Op 28 oktober 1819 neemt de Commissie van Toevoorzigt voor de eerste keer besluiten over het gevoerde beleid; er wordt meteen een boekje van gemaakt

De Commissie van Toevoorzigt is 6 augustus 1819 voor het allereerst bijeen gekomen en heeft toen twee onderzoekscommissie benoemd. Die brengen verslag uit op de bijeenkomst van 28 oktober 1819.

Het verslag daarvan staat in de Star van november 1819, pagina 899. Over het bezoek aan Frederiksoord wordt verhaald op pagina 192-194 van De proefkolonie.

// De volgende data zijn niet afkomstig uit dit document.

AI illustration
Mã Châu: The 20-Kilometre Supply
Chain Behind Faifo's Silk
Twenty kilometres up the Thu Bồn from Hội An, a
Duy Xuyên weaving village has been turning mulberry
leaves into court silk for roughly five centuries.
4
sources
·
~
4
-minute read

In de Staatscourant van donderdag 11 november 1819 schrijft men dat het verslag in boekvorm zal worden uitgebracht:


's Gravenhage, den 11 november.

Men verneemt, dat, binnen weinige dagen, bij den boekhandelaar J. van der Heij, te Am­sterdam, en zijne correspondenten, staat te worden uitgegeven een stukje, getiteld: Be­sluit, met de rapporten, ter tweede vergade­ring der Commissie van Toevoorzigt, op den 28sten october 1819, uitgebragt, zoo nopens den staat der kolonie Frederiksoord, als we­gens de financiële verantwoording der Per­manente Commissie, over het eerste jaar, tot den 1sten april 1819.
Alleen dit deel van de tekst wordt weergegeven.